Wednesday, 9 December 2009

Day 216 – Sunday 6th December – Tjapukai and Bama Bulurra

What an absolutely amazing day. We set off early to stock up on snot rags and flu remedies before heading over to the Aboriginal Park for 9am where we spent the morning with the Tjabba-ghand-ji clan learning about their shocking and very recent history, their beliefs and customs (it’s impossible to comprehend how it was still legal to shoot an Aboriginal for the first ten years of my life). After dances, songs and traditional fire-starting, they led us out onto their land to teach us how to throw spears and boomerangs, how to play a didgeridoo and what we could and couldn’t eat from the rainforest. We collected a fantastic packed lunch from the restaurant and got back into Betsy for a one-hour drive north to meet the Walker brothers from a neighbouring tribe. Our instructions were to take the coast road past Port Douglas, turn right towards Cooya Beach and drive until we reached the ‘most massive tree at the end’, the boys would be sitting under the tree waiting for us.

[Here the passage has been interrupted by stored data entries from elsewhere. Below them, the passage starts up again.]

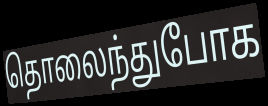
தொலைந்துபோக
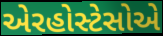
એરહોસ્ટેસોએ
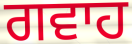
ਗਵਾਹ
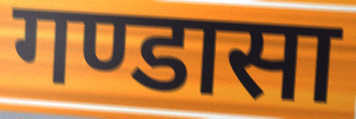
गण्डासा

When we reached the tree, no-one was around, but there was a sign warning of the saltwater crocodiles and telling us not to go near the water, let alone in it... little did we know in a couple of hours we would be spear fishing in it and wading for mud crabs!

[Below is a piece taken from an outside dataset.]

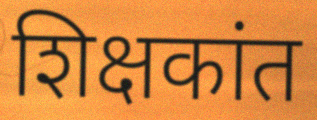
शिक्षकांत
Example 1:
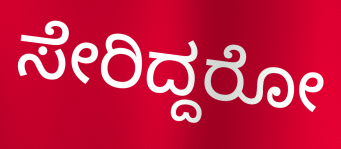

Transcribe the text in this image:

ಸೇರಿದ್ದರೋ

Linc Walker, an aboriginal from the Port Douglas area, showed up, and took us on a mind-blowing walk through the beach forest showing us what medicines, tools and creatures the forest was home to and how his family have inhabited the area and lived off it for generations. He then took us to his home for Mangos and freshly made bread with golden syrup whilst he showed us his collection of artifacts; which included burnie-beans, turtle shells, swordfish teeth and whale bones.
We set off again, armed with a spear each, and followed Linc into the saltwater Mangrove swamps (metres from the warning signs) in search of mud crabs. Along the way we ate Green Ants (supposedly good for flu and taste like very strong lemons), Hibiscus leaves, Beach Almonds and some very weird tasting plum/apricots growing along the shore. Once inside the swamps the temperature was intense and I was pretty quickly being eaten by mosquitoes, so we ventured out into the shallows of the sea where there was a fairly strong breeze. Linc told us to keep stabbing the sand in front of us as we waded to ensure no stingrays were basking in our path...wasn’t Steve Irwin killed by one of those??!!!....we stabbed at the murky water like mad, particularly as we had nothing on our feet. We found only one mud crab, some giant winkles, mud skippers and plenty of cone snails. So with my back ablaze with bites, we returned to Linc’s place and he produced a jar of Dugong fat to smear on and ease the itching. (We later looked up Dugong in our book – it’s like a cross between a whale and a manatee.)
Hot, educated, stinking of whale fat and in awe of the Aboriginal way of life, we headed back along the coast road to Cairns to prepare for a night with the Tjapukai.